Non ci sono dati disponibili sull’uso di quinapril nei pazienti con trapianto recente di rene. Pertanto, il trattamento con quinapril non è raccomandato.

Pazienti in emodialisi

Sono state segnalate reazioni anafilattoidi in pazienti dializzati con membrane ad alto flusso e trattati contemporaneamente con ACE-inibitori. In questi pazienti deve essere considerato l’uso di un diverso tipo di membrana per dialisi o di una diversa classe di agenti antiipertensivi.
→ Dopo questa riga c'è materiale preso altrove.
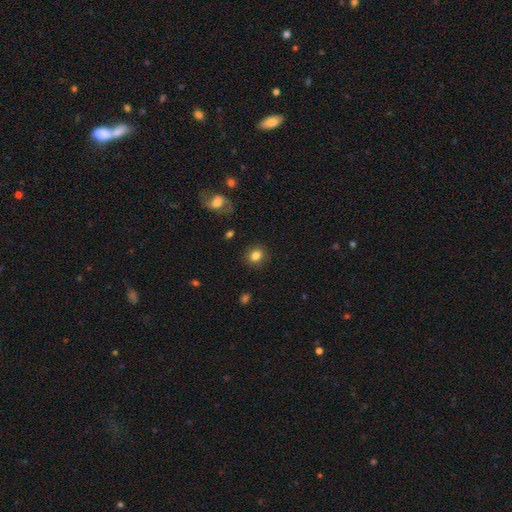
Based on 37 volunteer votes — This is clearly a smooth galaxy (95%). How rounded: possibly round (54%). Merging: clearly none (83%).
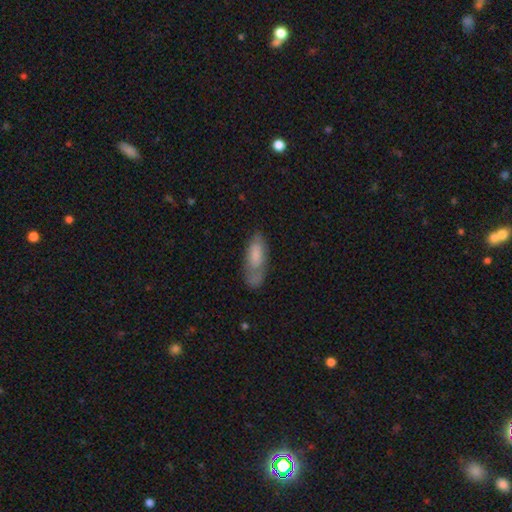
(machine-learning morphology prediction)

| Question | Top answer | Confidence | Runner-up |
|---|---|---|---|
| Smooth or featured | smooth | 66% | featured or disk (27%) |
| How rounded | in between | 70% | cigar-shaped (28%) |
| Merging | none | 53% | minor disturbance (28%) |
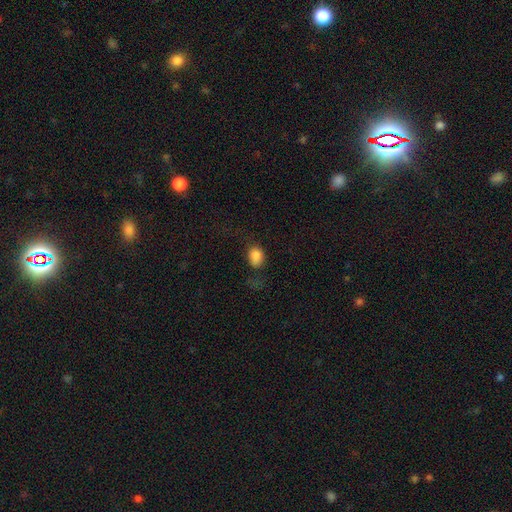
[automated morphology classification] Q: Smooth or featured?
A: smooth (83%); runner-up: star or artifact (11%)
Q: How rounded?
A: in between (67%); runner-up: round (31%)
Q: Merging?
A: none (54%); runner-up: minor disturbance (25%)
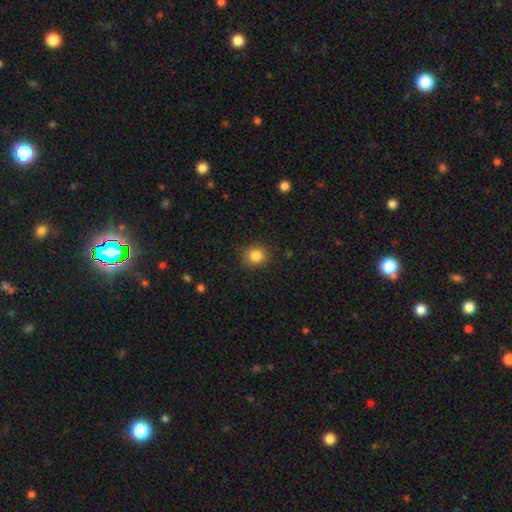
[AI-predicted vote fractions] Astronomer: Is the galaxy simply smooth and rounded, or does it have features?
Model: smooth — 85%.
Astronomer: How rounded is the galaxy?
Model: round — 84%.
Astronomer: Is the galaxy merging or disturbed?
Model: none — 88%.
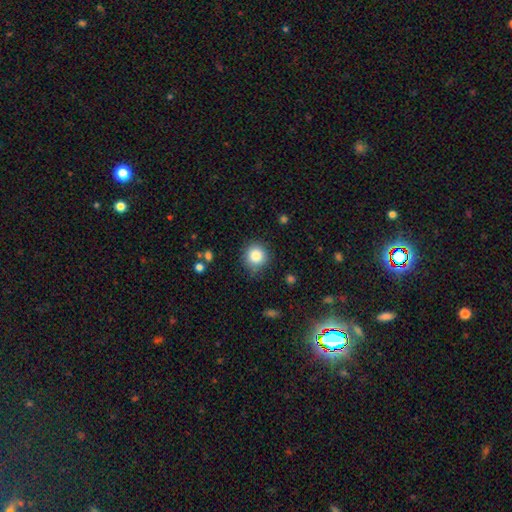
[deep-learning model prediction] Overall: smooth (84%). How rounded: round (91%). Merging: none (83%).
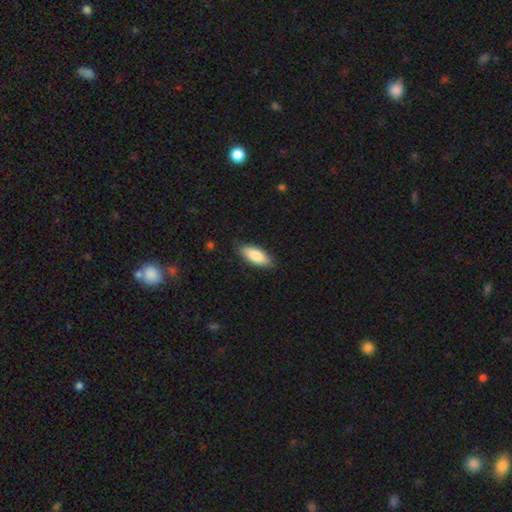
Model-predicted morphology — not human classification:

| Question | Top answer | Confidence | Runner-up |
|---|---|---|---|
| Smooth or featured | smooth | 82% | featured or disk (13%) |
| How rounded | in between | 80% | cigar-shaped (18%) |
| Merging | none | 86% | minor disturbance (11%) |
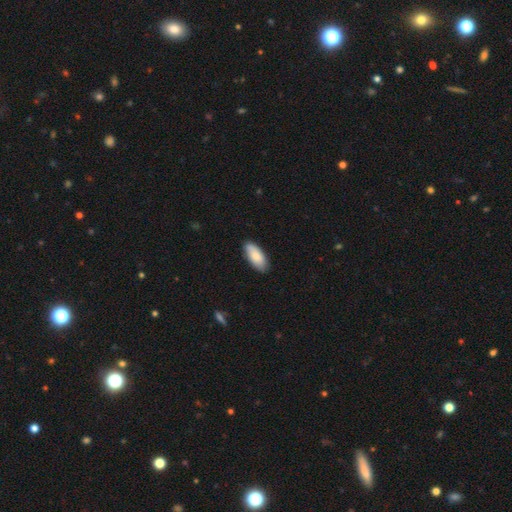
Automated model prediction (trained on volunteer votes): This is clearly a smooth galaxy (81%). How rounded: clearly in between (89%). Merging: clearly none (84%).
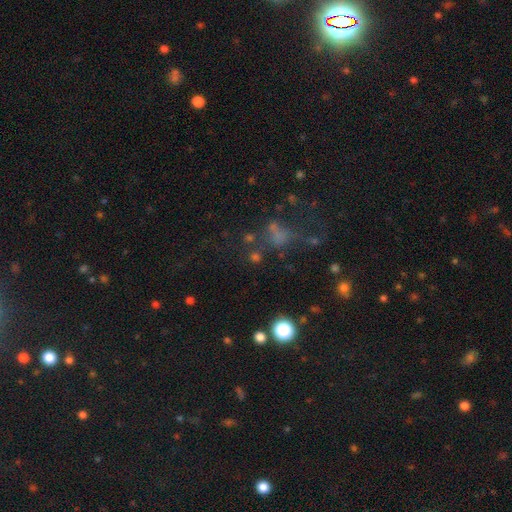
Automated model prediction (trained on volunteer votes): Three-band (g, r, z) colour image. It shows a smooth galaxy with no disk features (40%). Merging: none (50%).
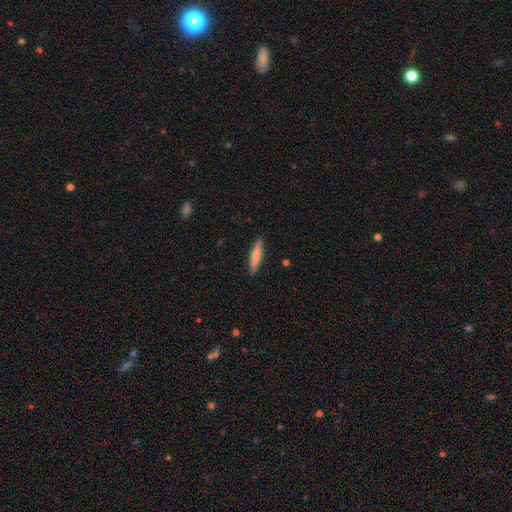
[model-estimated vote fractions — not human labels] Overall: smooth (63%; featured or disk 32%). How rounded: cigar-shaped (86%). Merging: none (90%).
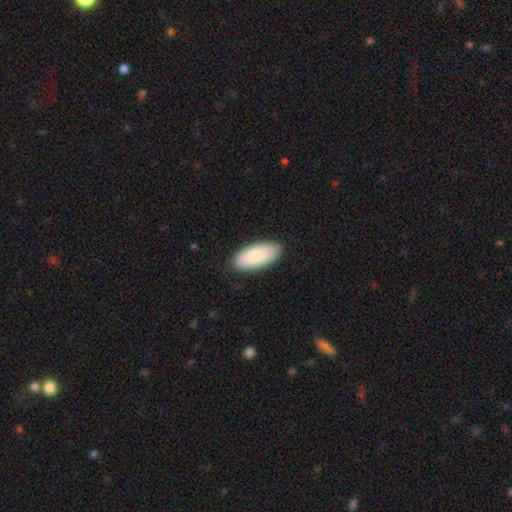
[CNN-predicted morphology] Smooth or featured?
  - smooth: 81% *
  - featured or disk: 13%
  - star or artifact: 6%
How rounded?
  - in between: 91% *
  - cigar-shaped: 7%
  - round: 2%
Merging?
  - none: 87% *
  - minor disturbance: 10%
  - major disturbance: 2%
  - merger: 1%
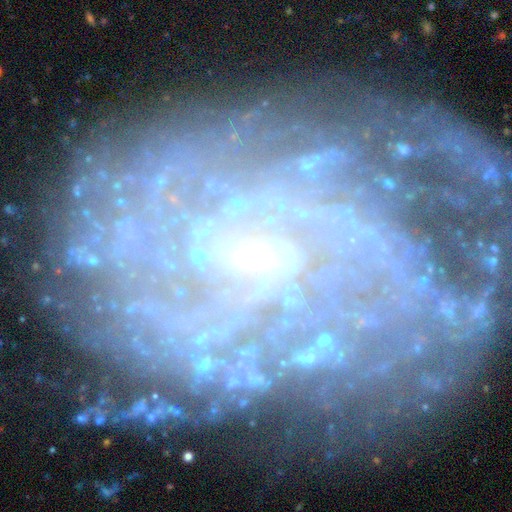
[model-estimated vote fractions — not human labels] A featured or disk galaxy (84%) with no bar (41%), tight (57%) spiral arms (93%) and a small central bulge (76%). Merging: none (64%).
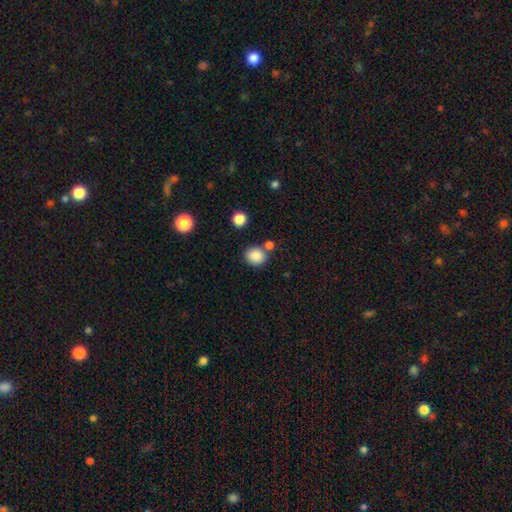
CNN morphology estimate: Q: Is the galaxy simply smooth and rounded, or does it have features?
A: smooth — 86%.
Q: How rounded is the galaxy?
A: round — 79%.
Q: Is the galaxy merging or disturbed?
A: none — 72%.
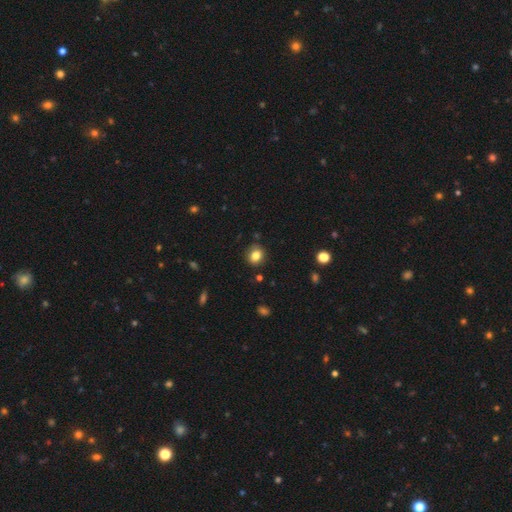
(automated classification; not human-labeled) smooth 81%, star or artifact 11%, featured or disk 8%. Down the decision tree: how rounded — round (71%); merging — none (84%).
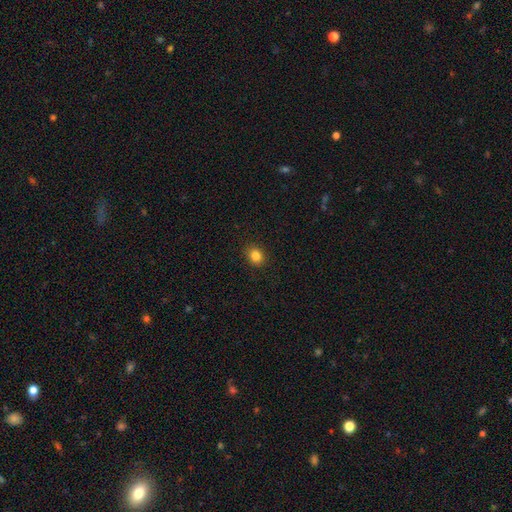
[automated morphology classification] This is clearly a smooth galaxy (84%). How rounded: likely round (64%). Merging: clearly none (90%).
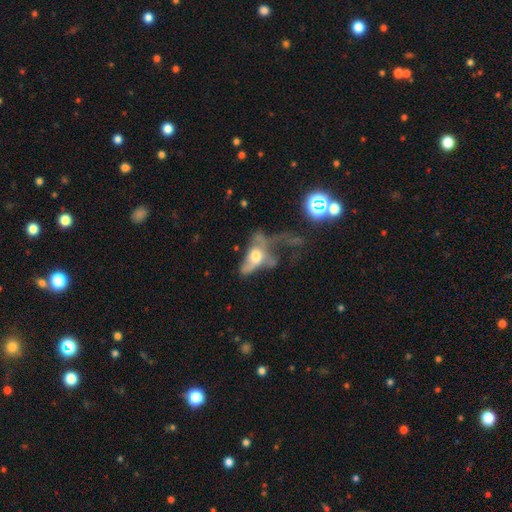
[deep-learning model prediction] The model was most divided on "smooth or featured": featured or disk: 51%, smooth: 37%, star or artifact: 11%. More confident: edge-on disk — no (84%); merging — major disturbance (56%).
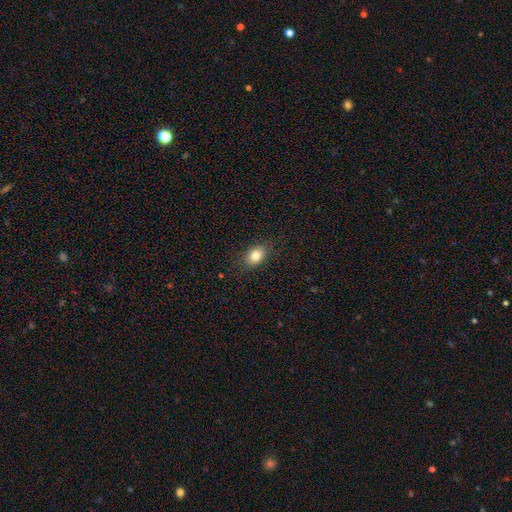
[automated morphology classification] The model was most divided on "how rounded": in between: 80%, round: 19%, cigar-shaped: 2%. More confident: merging — none (86%); smooth or featured — smooth (83%).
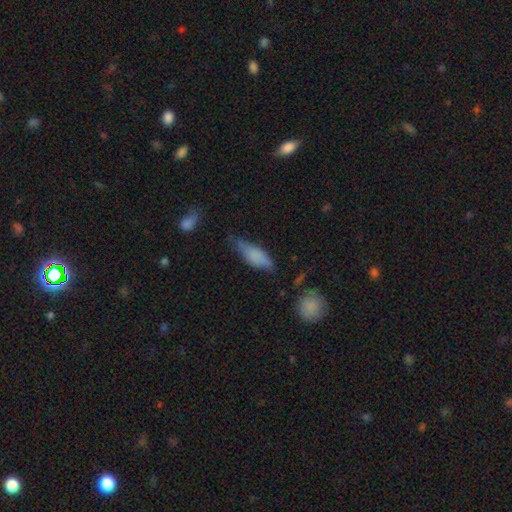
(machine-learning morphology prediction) A smooth galaxy with no disk features (74%) that is in between round and cigar-shaped (59%).

Vote fractions:
- Smooth or featured? smooth: 74% / featured or disk: 18% / star or artifact: 8%
- How rounded? in between: 59% / cigar-shaped: 38% / round: 3%
- Merging? none: 46% / minor disturbance: 38% / major disturbance: 12% / merger: 4%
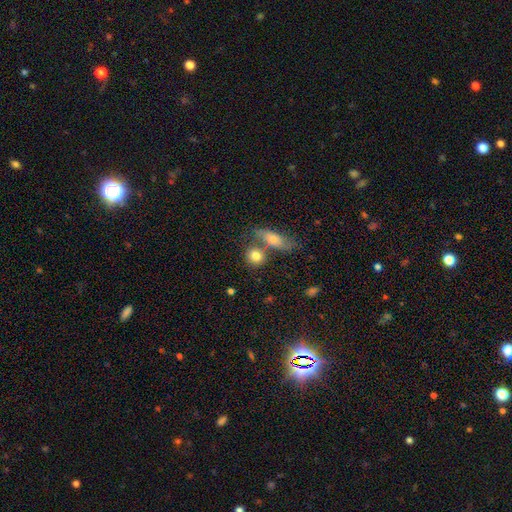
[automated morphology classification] Q: Smooth or featured?
A: smooth (79%); runner-up: featured or disk (12%)
Q: How rounded?
A: round (72%); runner-up: in between (24%)
Q: Merging?
A: none (54%); runner-up: merger (29%)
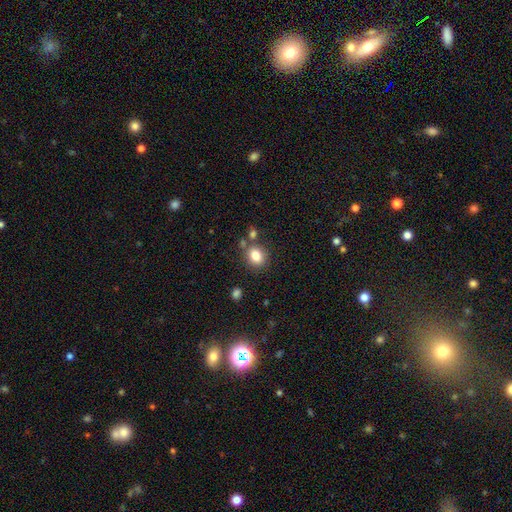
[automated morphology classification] Smooth or featured?
  - smooth: 83% *
  - star or artifact: 10%
  - featured or disk: 7%
How rounded?
  - round: 52% *
  - in between: 47%
  - cigar-shaped: 1%
Merging?
  - none: 72% *
  - merger: 12%
  - minor disturbance: 12%
  - major disturbance: 4%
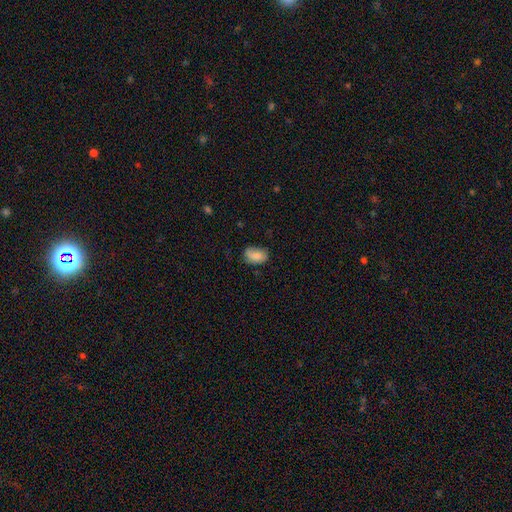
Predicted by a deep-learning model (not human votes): Overall: smooth (82%). How rounded: in between (86%). Merging: none (62%; minor disturbance 29%).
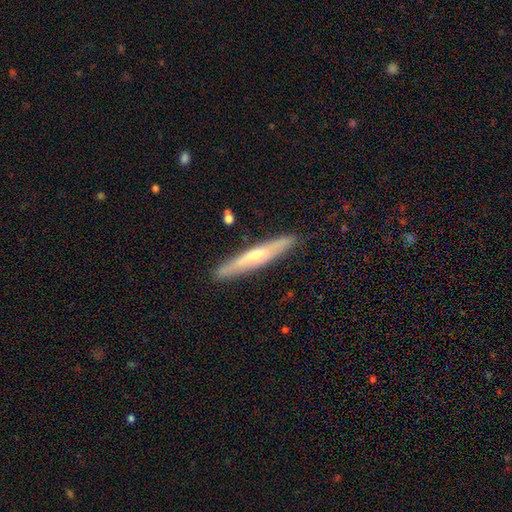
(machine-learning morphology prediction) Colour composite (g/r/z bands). It shows a featured or disk galaxy (57%) viewed edge-on (91%) with a rounded central bulge (79%). Merging: none (89%).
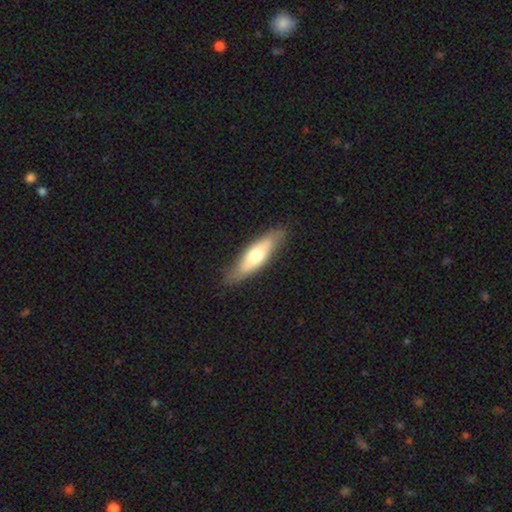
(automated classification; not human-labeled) This appears to be a smooth galaxy with no disk features (56%) that is cigar-shaped (54%). Merging: none (83%).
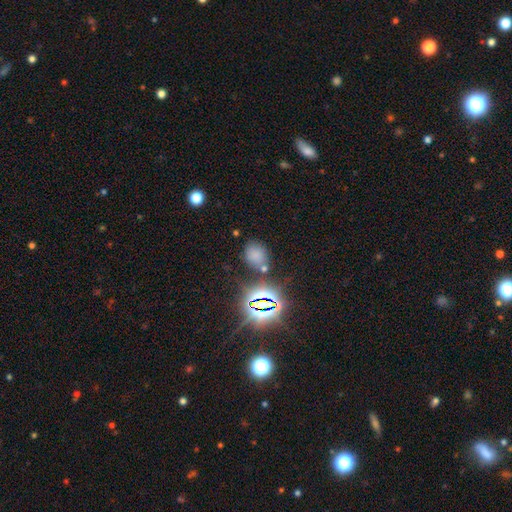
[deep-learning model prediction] The model was most divided on "how rounded": in between: 56%, round: 43%, cigar-shaped: 2%. More confident: merging — none (68%); smooth or featured — smooth (64%).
Ipersensibilità/angioedema

Nei pazienti trattati con ACE-inibitori, incluso il quinapril è stato segnalato raramente angioedema della faccia, delle estremità, delle labbra, della lingua, della glottide e/o della laringe. Questo può comparire in ogni momento durate il trattamento. In tali casi il quinapril deve essere sospeso immediatamente e devono essere instaurati un appropriato trattamento e un monitoraggio al fine di assicurare una completa risoluzione dei sintomi prima della dimissione del paziente. Anche nei casi in cui è presente solo ingrossamento della lingua senza difficoltà respiratorie, il paziente può richiedere una prolungata osservazione poiché il trattamento con antiistaminici e corticosteroidi può non essere sufficiente.

Molto raramente sono stati segnalati casi mortali dovuti ad angioedema associato a edema della laringe o della lingua. I pazienti con edema della lingua, della glottide o della laringe avranno un maggior rischio di presentare ostruzione delle vie aeree, specialmente quelli che sono stati sottoposti a interventi chirurgici delle vie aeree. In questo caso deve essere immediatamente iniziato un trattamento di emergenza. Questo può consistere in una somministrazione di adrenalina e/o in un mantenimento della pervietà delle vie aeree. Il paziente deve essere tenuto sotto stretto controllo medico fino a completa e permanente risoluzione dei sintomi.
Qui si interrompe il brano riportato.